Director of Prevention Research Center to present at national brain forum

UNIVERSITY PARK, Pa. — Diana Fishbein and Emma Rose, both of the Edna Bennett Pierce Prevention Research Center at Penn State, will present an overview of their research on substance abuse at the sixth annual Aspen Brain Forum, to be held May 18-20 at the New York Academy of Sciences in New York City.

The topic of this year’s forum is “The Addicted Brain and New Treatment Frontiers.”

Fishbein and Rose will present their research on adolescents at risk for behavioral problems and findings suggesting there are neurobiological differences that, in interaction with environmental conditions, explain pathways to eventual substance abuse. The implications of these findings for the development and refinement of preventive and treatment interventions will be discussed. 

“This presentation is an opportunity to showcase ways in which neuroscience can inform prevention research and practices,” Fishbein said.

Fishbein is director of the Edna Bennett Pierce Prevention Research Center, C. Eugene Bennett Chair in Prevention Research, and professor of human development and family studies. Rose is a research associate and research assistant professor, also at the Edna Bennett Pierce Prevention Research Center.

Their research suggests that substance abuse and related behavioral problems, such as aggression, risky sexual behavior and impulsivity, are often linked to deficits or delays in the brain’s ability to regulate mental and emotional functions.

“There are many reasons why these functions may not be entirely on board, including negative influences in the social environment,” Fishbein said. “In fact, the development of the brain and the way it functions is very sensitive to the experiences of the individual, for better or for worse.”

If environmental conditions are harmful, in such cases as child abuse or poverty, the brain may not be able to exert cognitive control over emotional responses, leading to risky behaviors.

Conversely, if caregivers and social systems provide a nurturing environment to children and adolescents, they will be better positioned to meet key developmental milestones, thereby increasing chances for productive lives, Fishbein said.

“The take home message is that we can build and strengthen these skills — and potentially improve the way the brain functions — with psychosocial programs that are appropriately targeted,” Fishbein said.

Fishbein’s and Rose’s research aims to address a key question: What works best for whom, why, and under what circumstances?

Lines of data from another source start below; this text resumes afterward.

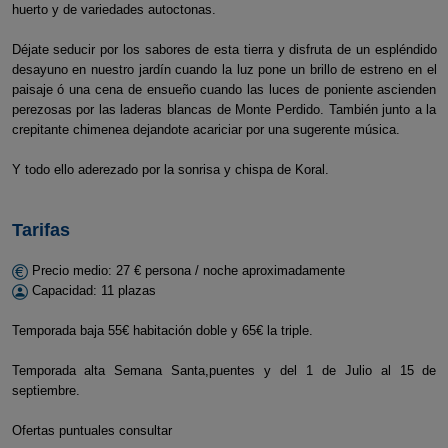
huerto y de variedades autoctonas.
Déjate seducir por los sabores de esta tierra y disfruta de un espléndido
desayuno en nuestro jardín cuando la luz pone un brillo de estreno en el
paisaje ó una cena de ensueño cuando las luces de poniente ascienden
perezosas por las laderas blancas de Monte Perdido. También junto a la
crepitante chimenea dejandote acariciar por una sugerente música.
Y todo ello aderezado por la sonrisa y chispa de Koral.
Tarifas
Precio medio: 27 € persona / noche aproximadamente
Capacidad: 11 plazas
Temporada baja 55€ habitación doble y 65€ la triple.
Temporada alta Semana Santa,puentes y del 1 de Julio al 15 de
septiembre.
Ofertas puntuales consultar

Tailored, targeted interventions are likely most effective when psychosocial programs are “mapped” to an individual’s unique combination of social, psychological and biological attributes, according to Fishbein.

In effect, more adaptive and normative outcomes for children and adolescents are reinforced.

“When this occurs, we expect to also see measurable change in brain function, having the potential for positive behavioral change, such as avoidance of substance abuse, to be longstanding,” Fishbein said.

Their research plan going forward is to further identify the mechanisms that explain good versus poor outcomes for those who receive any given intervention. 

“This work will inform program developers and intervention scientists with the information needed to tailor preventive and treatment approaches to specific needs of different subgroups, thereby spreading the net wider and benefitting more recipients,” Fishbein said. “And equally important is to disseminate this information to public and private sectors to garner support for the notion that pathways to addiction can be altered.”

The annual Aspen Brain Forum brings together a multidisciplinary group of researchers, clinicians, government and industry representatives, and nonprofit leaders to explore the latest scientific advances in the field of addiction, with the end goal of improving treatment.

It is presented by the Aspen Brain Forum Foundation, the journal Science Translational Medicine, and the New York Academy of Sciences, and includes sessions and presentations focused on the neural circuitry of addiction, neuroplasticity, the susceptibility of the developing adolescent brain, and new horizons for treatment strategies.